• _Assignment_: The expected result is the full listing, retyped exactly, without a single picture.

** Opening Dataset excerpt block **

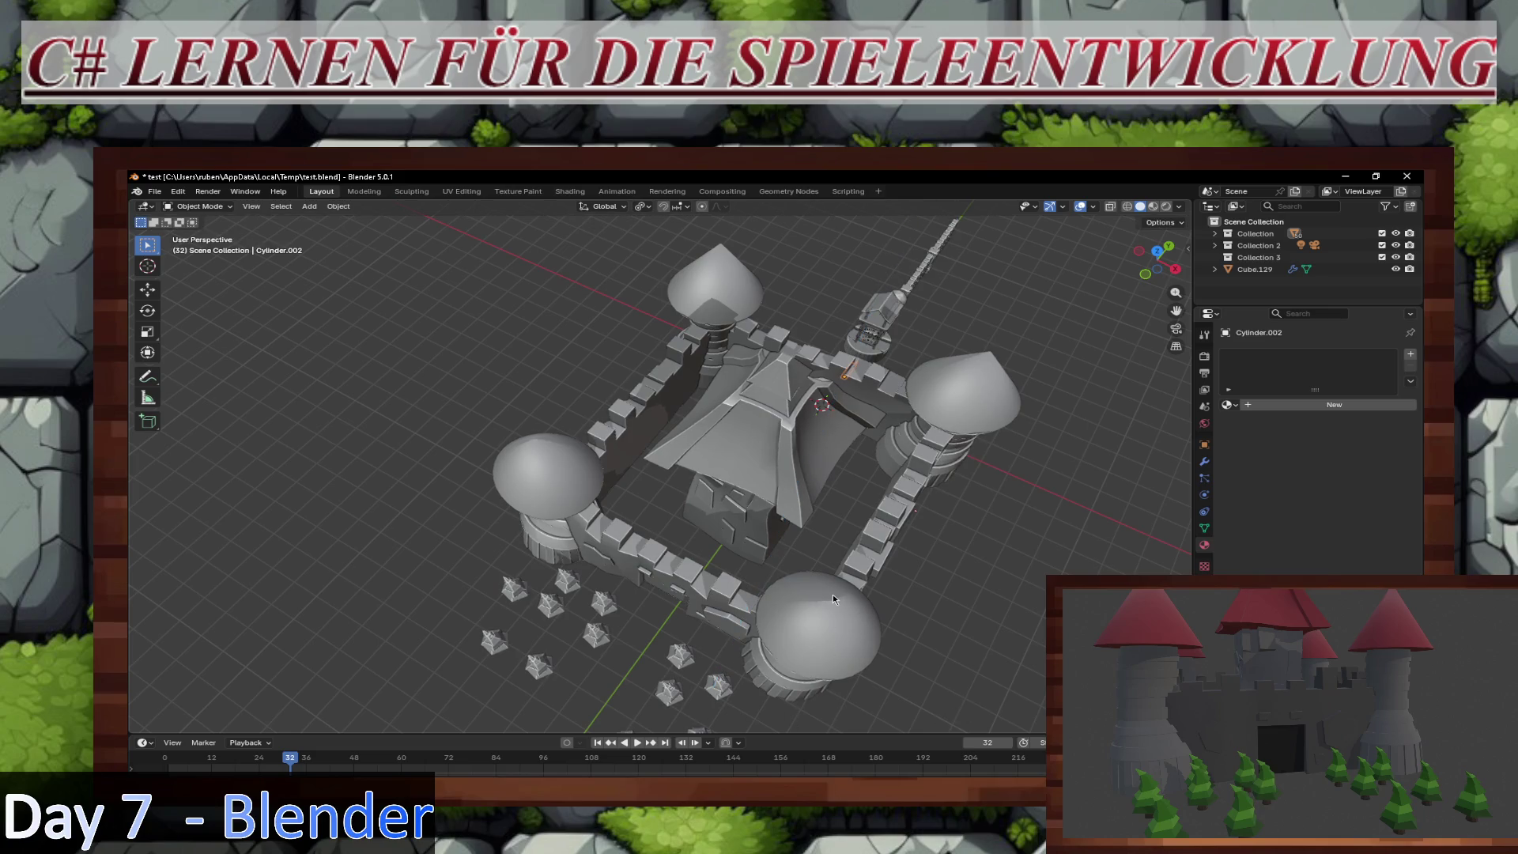
Step: In top view, move the bench in front of the gate, rotate it 90° about Z, and start repositioning it
key("KP_7")
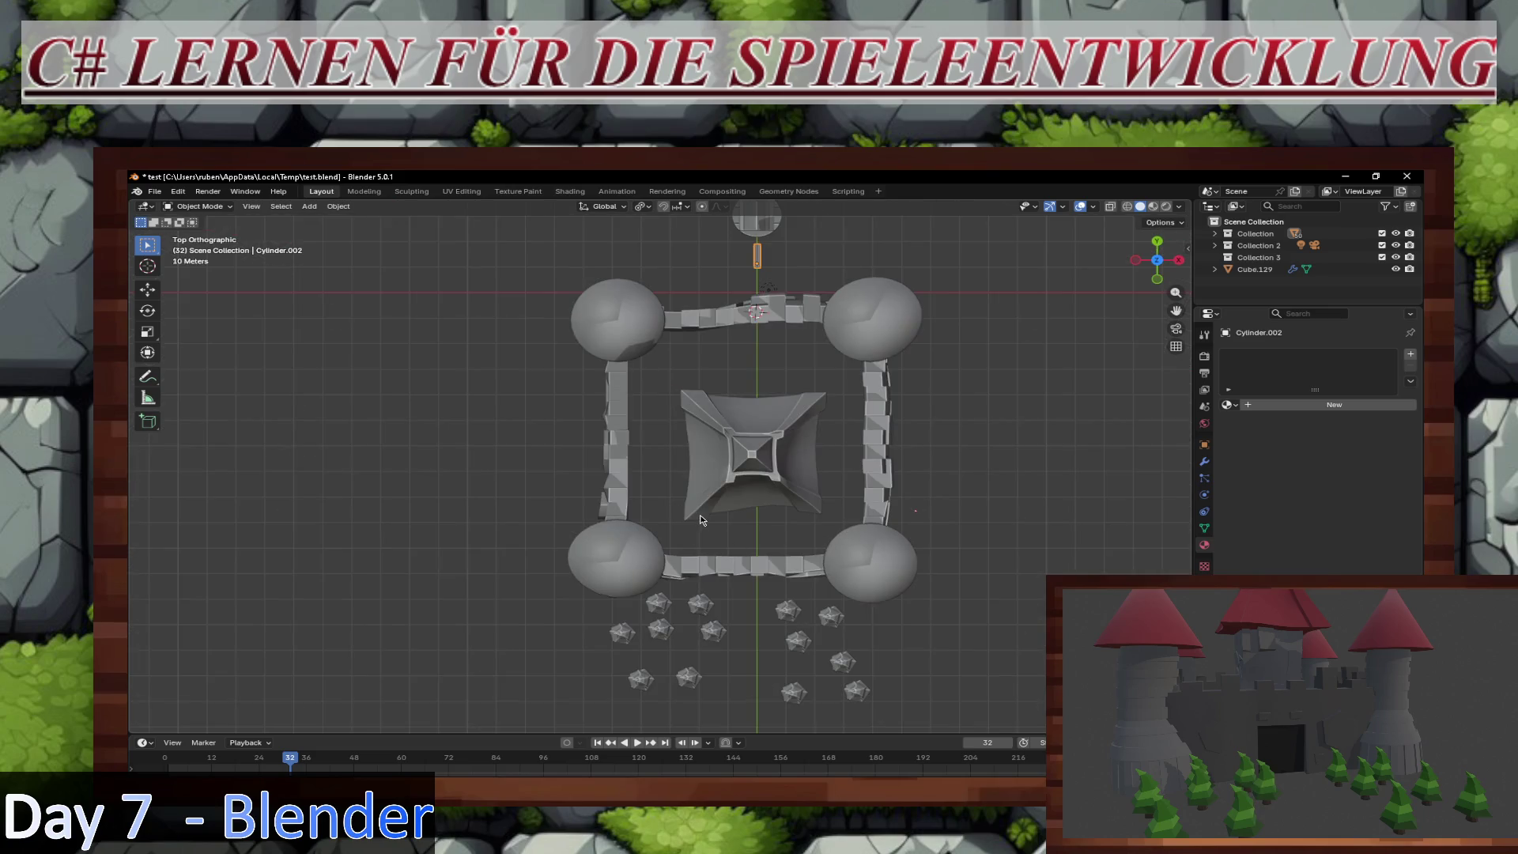
scroll(705, 520, "down", 1)
key("g")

** Closing Dataset excerpt block **

• _Result of the task_:
Step: In top view, move the bench in front of the gate, rotate it 90° about Z, and start repositioning it
key("KP_7")
scroll(705, 520, "down", 1)
key("g")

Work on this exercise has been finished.